* [SEITENAUSZUG]:
§ §

In der Begründung des Bundesverfassungsgerichtes (BVG) heißt es, die Zeugnisvermerke seien mit dem Grundgesetz und mit der UN-Behindertenrechtskonvention vereinbar. Die drei ursprünglichen Kläger aus Bayern haben allerdings Recht bekommen. Bei ihnen wird der Vermerk auf Legasthenie aus dem Abizeugnis gestrichen - aber nur weil in Bayern der Notenschutz eben nicht bei allen vergleichbaren Gruppen im Zeugnis vermerkt wurde.
Urteil des Bundesverfassungsgerichtes: Noten müssen transparent sein
Das BVG hält es für grundsätzlich geboten, die Nichtbewertung einzelner Leistungen aufgrund von Behinderungen im Abiturzeugnis zu vermerken. Ganz dezidiert hat das Gericht angeregt, dass es nicht nur Vermerke für Schüler mit Lese- und Rechtschreibeschwächen geben soll – sondern darüber hinaus auch für alle Schüler, denen wegen anderer Behinderungen und Einschränkungen Prüfungserleichterungen gewährt wurden.

§ §

* [PFLICHTAUFGABEN]:
A. Erkläre in ein bis drei Sätzen, warum laut dem Text über die Zeugnisvermerke bei den drei Klägern aus Bayern der Legasthenie-Vermerk aus dem Abizeugnis gestrichen wird.
B. Schreib den Text über die Zeugnisvermerke nach seinem letzten Satz weiter.

* [ERFASSTE ANGABEN]:
§ §

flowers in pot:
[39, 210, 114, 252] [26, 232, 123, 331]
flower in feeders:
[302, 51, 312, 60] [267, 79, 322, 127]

§ §

* [ANTWORTEN]:
A. Der Vermerk wird gestrichen, weil in Bayern der Notenschutz nicht bei allen vergleichbaren Gruppen im Zeugnis vermerkt wurde. Nur aus diesem Grund haben die drei Kläger Recht bekommen. Die Zeugnisvermerke an sich hält das Bundesverfassungsgericht für vereinbar mit dem Grundgesetz und der UN-Behindertenrechtskonvention.

B.
Die Begründung: Das öffentliche Interesse an Transparenz bei Prüfungen. Es sei wichtig, dass Abiturprüfungen – oder Abschlussprüfungen transparent für spätere Arbeitgeber bzw. Ausbildungsstellen sein sollen. Der Zeugnisvermerk erhöhe die Aussagekraft der Abiturnoten. Der Vermerk stelle klar, dass die Noten im konkreten Zeugnis nicht auf Grundlage des allgemeinen Bewertungsmaßstabs zustande kamen.
Transparenz wird als wichtiger eingestuft als Datenschutz
Das Urteil hält diese Transparenz der Abiturzeugnisse für wichtiger als das Interesse von Betroffenen, ihre behinderungsbedingte Einschränkungen nicht offenzulegen. Wie das mit dem Datenschutz konform geht, leuchtet mir auch nicht ein. Das sind doch Gesundheitsinformationen, die da über ein Zeugnis offen transportiert werden.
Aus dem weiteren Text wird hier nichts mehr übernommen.